Study questions
A. Reproduce the fundamentalism excerpt word for word, beginning at the words that contain "Of course, the" and stopping after "light not rise?".
B. In the fundamentalism excerpt, which figure from the Book of Job is quoted?

Fundamentalism II. What Does the Bible Say?

In a college dorm room, Bud Clarkson said to me, “If we don’t have the Bible, we have nothing.” This simple statement exposes a nihilism that underlies evangelical fundamentalism. Judging that there is really nothing to lose, the fundamentalist mind reaches for the most familiar starting point for belief – the Bible – on the basis of faith. The strongest faith is held to be that which stands as faith alone. Belief springs up from no worldly source. Belief makes itself known in bold contrast to all things of the world, which are to be regarded as nothing in comparison. What makes this style of reasoning work? The answer, it seems, is to do it with immense confidence.

A rule of truth and falsehood shared by positivists and fundamentalists alike that the truth of one set of beliefs is elevated to the degree that alternative beliefs are degraded. On either side of the question, the true disciple will employ a single coherent ideological structure to engage reality, and all others are not merely useless, but contemptible to the extent that they distract one from true belief. Absolute truth will be apprehended mostly by its contrast with and opposition to other, false views of reality.

Of course, the fundamentalist does not say that he has chosen a starting point for belief. Instead he says that God has chosen it for him. One method of the fundamentalist is to elevate God and God’s truth, in part, by despising humans and human knowledge. In this vein the following quote from Bildad the Shuhite in the Book of Job makes perfect sense –

Dominion and awe belong to God;
    he establishes order in the heights of heaven.
Can his forces be numbered?
    On whom does his light not rise?
How then can a mortal be righteous before God?
    How can one born of woman be pure?

Data extracts
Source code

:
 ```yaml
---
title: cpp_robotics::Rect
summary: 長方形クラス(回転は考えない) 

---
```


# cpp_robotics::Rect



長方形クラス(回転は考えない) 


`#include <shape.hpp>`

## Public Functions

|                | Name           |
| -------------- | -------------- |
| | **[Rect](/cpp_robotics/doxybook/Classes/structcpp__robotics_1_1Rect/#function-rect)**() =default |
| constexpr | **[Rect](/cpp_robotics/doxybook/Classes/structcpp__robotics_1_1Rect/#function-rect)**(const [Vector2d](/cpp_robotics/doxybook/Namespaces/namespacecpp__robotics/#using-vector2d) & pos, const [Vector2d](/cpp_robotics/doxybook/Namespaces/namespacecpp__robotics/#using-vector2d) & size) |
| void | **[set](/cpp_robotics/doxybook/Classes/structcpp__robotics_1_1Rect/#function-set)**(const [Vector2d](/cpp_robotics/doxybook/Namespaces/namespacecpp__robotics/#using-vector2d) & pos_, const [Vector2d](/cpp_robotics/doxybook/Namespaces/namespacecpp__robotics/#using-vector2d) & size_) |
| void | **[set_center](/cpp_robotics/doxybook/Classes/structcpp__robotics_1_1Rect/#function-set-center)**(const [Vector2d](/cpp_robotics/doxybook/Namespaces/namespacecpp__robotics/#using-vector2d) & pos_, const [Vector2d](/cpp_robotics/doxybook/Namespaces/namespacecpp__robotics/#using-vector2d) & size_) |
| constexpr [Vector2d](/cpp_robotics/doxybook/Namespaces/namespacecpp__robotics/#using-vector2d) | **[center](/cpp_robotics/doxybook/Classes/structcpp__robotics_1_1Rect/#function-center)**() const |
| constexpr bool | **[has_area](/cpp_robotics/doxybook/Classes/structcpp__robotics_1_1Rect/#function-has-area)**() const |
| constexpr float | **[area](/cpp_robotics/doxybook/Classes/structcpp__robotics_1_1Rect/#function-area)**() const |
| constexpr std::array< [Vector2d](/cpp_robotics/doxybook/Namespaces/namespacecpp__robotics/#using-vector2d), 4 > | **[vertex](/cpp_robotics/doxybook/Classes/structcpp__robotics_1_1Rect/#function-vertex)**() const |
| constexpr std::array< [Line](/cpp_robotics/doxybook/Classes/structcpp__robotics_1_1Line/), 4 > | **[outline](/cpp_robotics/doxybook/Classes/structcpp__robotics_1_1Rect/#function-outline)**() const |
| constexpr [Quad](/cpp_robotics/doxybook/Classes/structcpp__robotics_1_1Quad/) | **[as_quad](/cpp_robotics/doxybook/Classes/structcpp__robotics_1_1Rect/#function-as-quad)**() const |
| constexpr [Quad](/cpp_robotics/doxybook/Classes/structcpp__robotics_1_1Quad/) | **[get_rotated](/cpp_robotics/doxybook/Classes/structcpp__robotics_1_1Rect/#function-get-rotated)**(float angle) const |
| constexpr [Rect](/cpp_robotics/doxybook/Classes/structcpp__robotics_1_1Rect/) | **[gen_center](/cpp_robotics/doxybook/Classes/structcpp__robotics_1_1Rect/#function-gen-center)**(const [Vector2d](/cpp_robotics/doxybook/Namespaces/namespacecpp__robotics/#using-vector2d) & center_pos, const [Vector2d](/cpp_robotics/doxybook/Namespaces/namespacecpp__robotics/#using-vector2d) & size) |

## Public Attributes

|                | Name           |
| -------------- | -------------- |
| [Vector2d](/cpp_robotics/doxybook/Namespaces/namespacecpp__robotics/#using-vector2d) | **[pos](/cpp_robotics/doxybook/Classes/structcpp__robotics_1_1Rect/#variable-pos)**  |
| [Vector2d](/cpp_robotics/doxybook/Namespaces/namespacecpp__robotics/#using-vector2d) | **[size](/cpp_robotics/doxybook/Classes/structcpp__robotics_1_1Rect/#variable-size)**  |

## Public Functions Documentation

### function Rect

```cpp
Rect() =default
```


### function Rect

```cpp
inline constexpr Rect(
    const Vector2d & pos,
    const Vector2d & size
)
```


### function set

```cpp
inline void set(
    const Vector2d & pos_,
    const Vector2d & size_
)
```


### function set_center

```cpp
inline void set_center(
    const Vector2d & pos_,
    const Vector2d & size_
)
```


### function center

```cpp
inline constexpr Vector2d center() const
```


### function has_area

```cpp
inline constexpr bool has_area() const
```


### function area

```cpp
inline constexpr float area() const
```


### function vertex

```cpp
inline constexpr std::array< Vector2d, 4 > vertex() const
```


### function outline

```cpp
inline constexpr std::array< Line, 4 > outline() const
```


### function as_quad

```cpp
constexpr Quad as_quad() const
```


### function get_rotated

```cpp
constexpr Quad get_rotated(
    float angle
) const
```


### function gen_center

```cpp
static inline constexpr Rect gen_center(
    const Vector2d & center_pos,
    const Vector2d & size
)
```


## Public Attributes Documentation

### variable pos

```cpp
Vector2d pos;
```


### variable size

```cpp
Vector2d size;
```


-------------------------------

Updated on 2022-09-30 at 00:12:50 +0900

Solutions to the exercise
A.
Of course, the fundamentalist does not say that he has chosen a starting point for belief. Instead he says that God has chosen it for him. One method of the fundamentalist is to elevate God and God’s truth, in part, by despising humans and human knowledge. In this vein the following quote from Bildad the Shuhite in the Book of Job makes perfect sense –

Dominion and awe belong to God;
    he establishes order in the heights of heaven.
Can his forces be numbered?
    On whom does his light not rise?

B. Bildad the Shuhite